Being able to categorise is a very human caracteristic. We tend to look at people, objects, ideas, opinions, reactions, etc and immediatly put them in what we think is their right bucket. Person A is introvert, idea B is outrageous, webpage C is technical, etc.
Why we do it is not the subject I am interested in. However, how we do it is a very interesting point.
One key way of learning, in my opinion, is learning by example. When we are presented with a new subject, we tend to think of examples that would fit in that specific context. Only after a reasonable number of examples, we are good at understanding a given topic, or recognising patterns.
That is why we, for example, look at a webpage and immediatly know what is the main topic of the page. It’s a scientific page, or it is an e-commerce page, or it is a technical blog page. We have seen a lot of different pages and therefore our filters are very accurate.
What about computers?
Could computers learn as well by example and perform classification? Can we trust computers to perform decent classification?
Well, to a certain extent, I believe so. Therefore, I would like to explore the idea of automatic classification of webpages based in algorithms that learn by example.
One example of such an algorithm is the backpropagation algorithm, which trains artificial neural networks (ANNs) in order to infer a function from observations. That function is then used to classify input data.
The ANNs ability to learn by example is very useful when the output is rather subjective or not very well defined. If we provide good sample data, the resulting classification function will provide reasonably good results.
My intention is to create a simple program that, given a url of a webpage, will respond to this simple question:
Is this a tech site?
I would like to know, given a URL, if the page is about technology or not.

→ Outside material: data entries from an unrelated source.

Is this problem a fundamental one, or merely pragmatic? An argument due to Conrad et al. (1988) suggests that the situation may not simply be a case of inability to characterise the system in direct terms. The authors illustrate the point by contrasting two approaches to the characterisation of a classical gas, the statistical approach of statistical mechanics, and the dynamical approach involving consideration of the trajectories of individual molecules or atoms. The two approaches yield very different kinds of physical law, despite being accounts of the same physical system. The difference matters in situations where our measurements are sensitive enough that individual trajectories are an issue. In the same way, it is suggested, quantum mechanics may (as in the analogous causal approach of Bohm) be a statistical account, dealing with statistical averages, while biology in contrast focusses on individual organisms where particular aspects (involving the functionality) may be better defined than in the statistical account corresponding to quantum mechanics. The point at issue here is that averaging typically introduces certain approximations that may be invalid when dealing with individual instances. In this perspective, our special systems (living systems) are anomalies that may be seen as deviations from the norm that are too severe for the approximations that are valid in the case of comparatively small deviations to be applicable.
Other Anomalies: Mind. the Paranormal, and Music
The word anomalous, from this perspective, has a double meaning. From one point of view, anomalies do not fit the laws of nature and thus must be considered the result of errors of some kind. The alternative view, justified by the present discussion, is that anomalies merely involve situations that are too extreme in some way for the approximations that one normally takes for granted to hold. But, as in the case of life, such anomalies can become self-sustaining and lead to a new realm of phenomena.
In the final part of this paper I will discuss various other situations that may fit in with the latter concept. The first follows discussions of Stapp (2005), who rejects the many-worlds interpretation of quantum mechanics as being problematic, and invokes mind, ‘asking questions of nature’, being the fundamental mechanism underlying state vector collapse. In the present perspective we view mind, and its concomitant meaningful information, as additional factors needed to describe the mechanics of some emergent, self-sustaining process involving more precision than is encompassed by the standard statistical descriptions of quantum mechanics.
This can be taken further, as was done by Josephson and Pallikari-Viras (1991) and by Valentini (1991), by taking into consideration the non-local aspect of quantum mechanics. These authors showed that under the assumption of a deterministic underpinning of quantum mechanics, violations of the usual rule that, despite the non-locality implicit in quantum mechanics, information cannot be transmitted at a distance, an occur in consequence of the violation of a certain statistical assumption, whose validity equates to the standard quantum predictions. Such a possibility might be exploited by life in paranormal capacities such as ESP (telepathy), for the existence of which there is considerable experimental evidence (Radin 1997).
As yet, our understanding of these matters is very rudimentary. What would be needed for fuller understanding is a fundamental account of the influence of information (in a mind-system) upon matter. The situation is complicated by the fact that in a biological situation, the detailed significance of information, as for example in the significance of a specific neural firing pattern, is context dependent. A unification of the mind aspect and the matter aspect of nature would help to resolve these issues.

In order to do that, I followed a very simple algorithm described below. First, there is some pre-processing needed:
- I started by defining what I considered to be a basic set of words that are usually present in technology pages (disclaimer: please note that this is just a very basic example and therefore doesn’t aim at accurately representing what is the content of a technical site);
- I also defined a couple of datasets that could be representative of a technical page in terms of word counts based on the set of words defined in step 1; and a dataset representative of a webpage that is not technical, again using word counts.
After defining the datasets described above, the sinatra application (ruby DSL) will, on startup, do the following:
- Train an ANN using the ruby gem ai4r. To achieve that, I added the datasets defined in step 2 in order to give good positive and negative examples, so that the resulting function can perform classification in an acceptable way;
- Once the network is trained, the application is ready to receive input URLs.
Upon request, the application will:
- Fetch the entire page content;
- Count the frequency of the words in the page content;
- Discard the words that are not a part of the dataset defined in the very first point mentioned above;
- Run the classification function resulting from training mentioned above and output the result.
Hopefully, if the assumptions are correct, one will get reasonable results. I tried with a few websites and, in general, the algorithm is capable of classifying technical webpages, with a few exceptions.
What not to do
Along the way, I experienced some problems. For example, one has to be careful with the words one chooses to use. Initially, I was considering words such as technology, iphone and method, which are present in many websites, regardless of the nature of the websites. For example, news websites such as bbc.co.uk and guardian.co.uk were false positives when using such words.
It is also important to have good test data, otherwise the results won’t be accurate (or will be accurate in relation to the testing data, but meaningless towards what we are trying to classify).
Finally, it is also very important to have a good decision function. The ANN classification will return two results:
- the probability of the page being technical;
- and the probability of the page not being technical.
In my case, I consider a site to be technical if the probability of being technical is greater than the probability of not being technical, or if the probability of being technical is greater than 90%.
Minor changes in both the training data and the decision function will have a big impact in the results, so it is very important to get those 2 factors right.
Even with very lightweight examples and classification rules, the algorithm seems to classify websites with reasonable accuracy.
I tested with sites such as wired and ycombinator; blogs such as github, heroku and daring fireball. In terms of negative tests, I tried news sites such as bbc and guardian, among others.
My gut feeling is that with proper training data and better keywords, one could expect much better results and therefore achieve a better classification score.
Working with ANNs was a good experience and I will keep them in mind for future classification problems.